Only a few among those dreamers were as candid as Aldous Huxley, who attributed the favorable reception given Darwinism to the liberation through it from transcendent ethical and sexual norms. Only a few woke up as he did to the need to take a searching look at the word evolution.
Evolution should deserve no sympathy if it serves as a proof that something can come out from where it had not been at least “in embryo.” This is not to suggest that in the manner of preformationists a homunculus should be imagined inside the membrane of the human sperm or that a soul should be attributed to each and every pollen drifting through the air, because human soul or mind clearly crowns the evolutionary process. What is suggested is that evolution or, rather the vast spectacle of the gradations of life which life has taken on over billions of years and through a mechanism which is at best most imperfectly understood, be recognized for what it truly is: a vision which is primarily and ultimately metaphysical.
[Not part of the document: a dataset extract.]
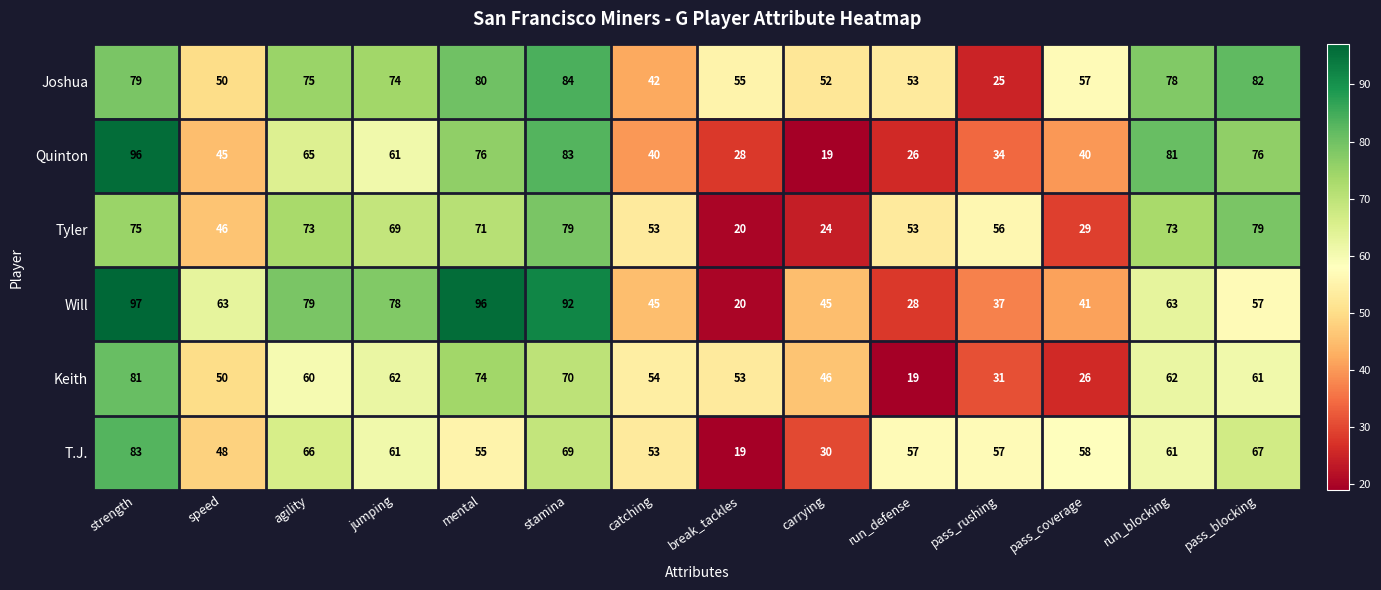

Rank the series at carrying from highest to lowest value.

Joshua, Keith, Will, T.J., Tyler, Quinton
Man is capable of such vision precisely because his nature transcends what is merely physical. Taken in that perspective, the word evolution should give no fear to the Christian. After all, his chief perspective, main comfort, and supreme concern ought to remain in the words: “What does profit a man if he gains the whole world but in the process he loses his soul?”-and-“Don’t be afraid of those who kill the body but are not able to kill the soul”—and—”Be afraid only of the one who can relegate both body and soul to the gehenna.”
Gehenna is merely the ultimate and eternal form of anarchy. This is to be kept in mind when humanist Darwinists, including most college professors, are reminded by a fellow academic of the rank inconsistency of their references to moral norms as they recommend, say, the ethical stance of civil disobedience in fighting against racial inequality. In coming to the aid of one such academic (Prof. D. Kagan), Prof. L. Pearce Williams of Cornell wrote in a letter to the New York Times in December 1983 of the vanishing of the moral world with the end of Victorian times. He also noted that our world today is a mere consensual world, which, in view of the progressive break down of consensus, is rapidly heading toward anarchy.
As a historian of science, Prof. Williams could hardly fail to think of Darwin’s work, which prominently figured in the assault made on the traditional moral world in precisely those times. His failure to point that out and to recall the repeated disillusionment of eminent Daiwinians with Darwinism shows once more that the only thing man learns from history is that he never learns from history. But those who do not wish to take seriously the lessons of history are bound to help usher in historic disasters.
They do so by cultivating horrendous somersaults in logic whereby all things, big and small, trivial and stupendous, appear to evolve—or as the Romans of old would say, unroll—from under wrappings that seem outright pleasant. For nothing pleases nowadays more than academic respect ability even if it is a cover-up for committing one big mental robbery through uncounted petty thefts-all of which are made imperceptible by phrases hollow inside their learned exterior.